(TASK)
Please give the whole listing again exactly, without any of its pictures.

(DATA BELOW)

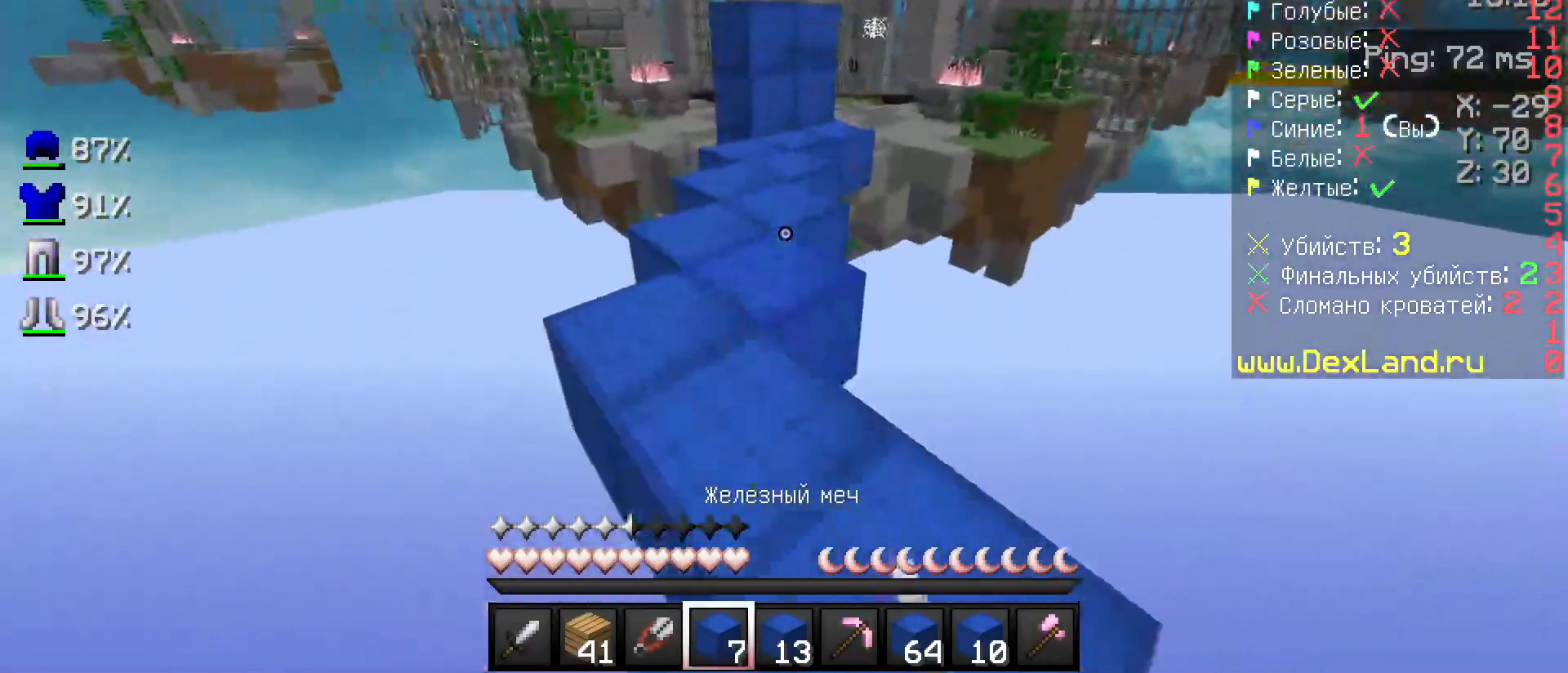
{"keys": ["w"], "mouse": [], "events": [[383, "a", "down"], [433, "a", "up"]]}
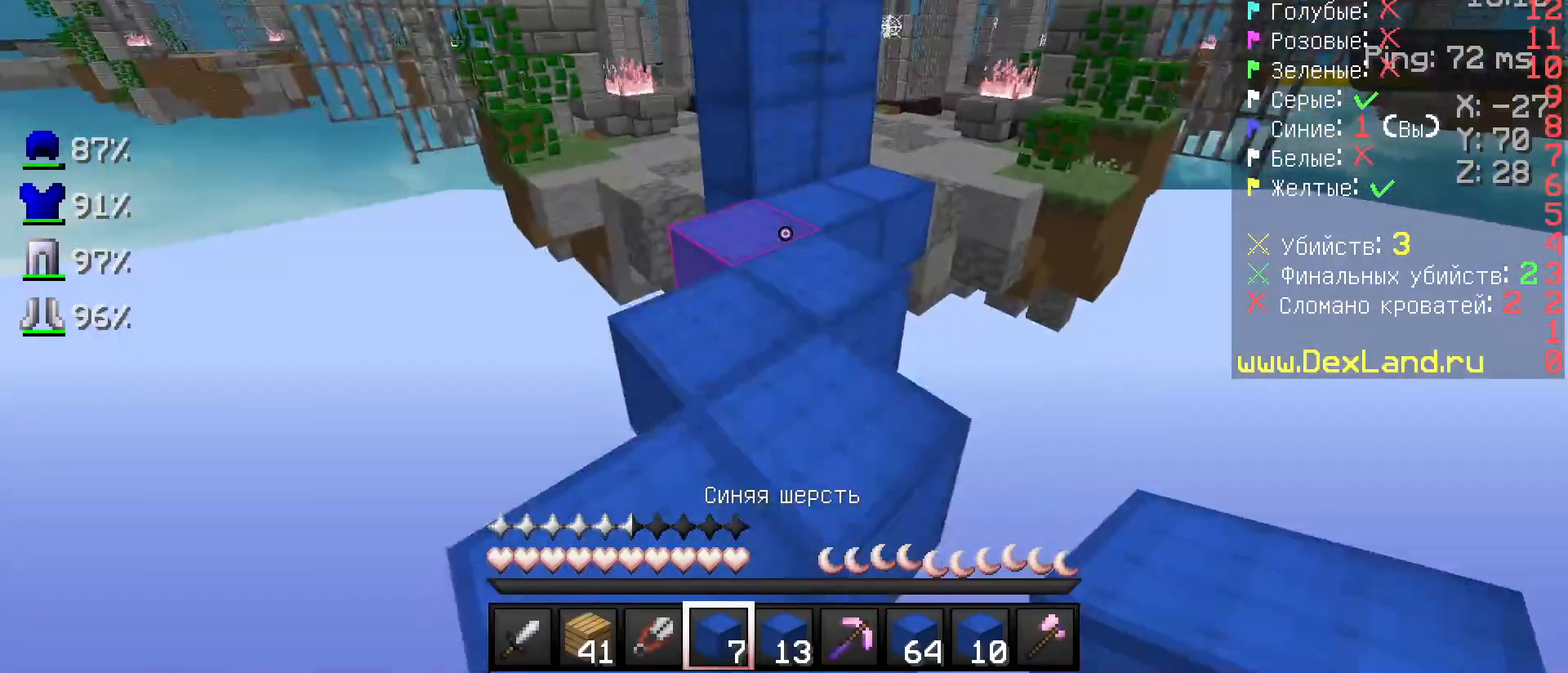
{"keys": [], "mouse": [], "events": [[183, "mouse_right", "down"], [283, "mouse_right", "up"], [417, "w", "up"]]}
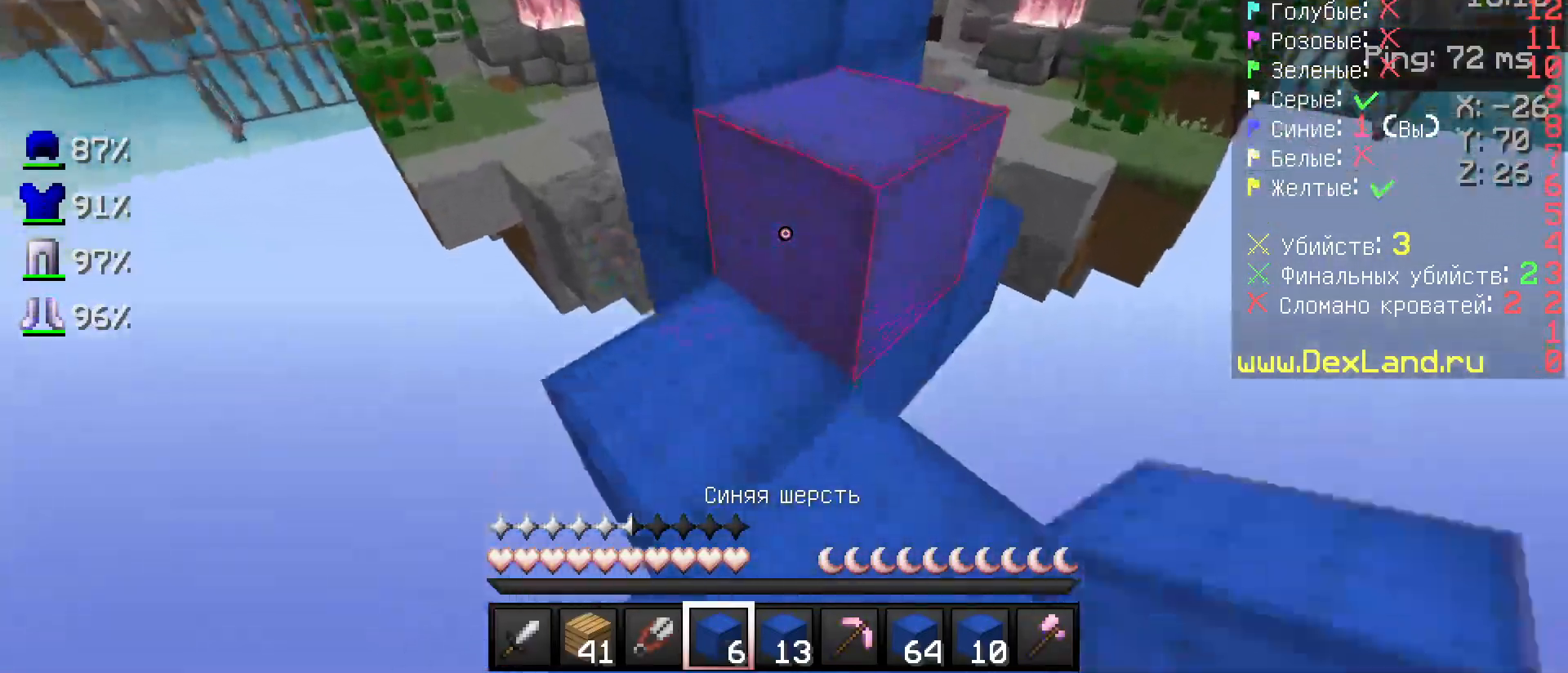
{"keys": ["w"], "mouse": [], "events": [[67, "w", "down"], [333, "w", "up"], [483, "w", "down"]]}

(RESPONSE TO THE TASK)
{"keys": ["w"], "mouse": [], "events": [[383, "a", "down"], [433, "a", "up"]]}
{"keys": [], "mouse": [], "events": [[183, "mouse_right", "down"], [283, "mouse_right", "up"], [417, "w", "up"]]}
{"keys": ["w"], "mouse": [], "events": [[67, "w", "down"], [333, "w", "up"], [483, "w", "down"]]}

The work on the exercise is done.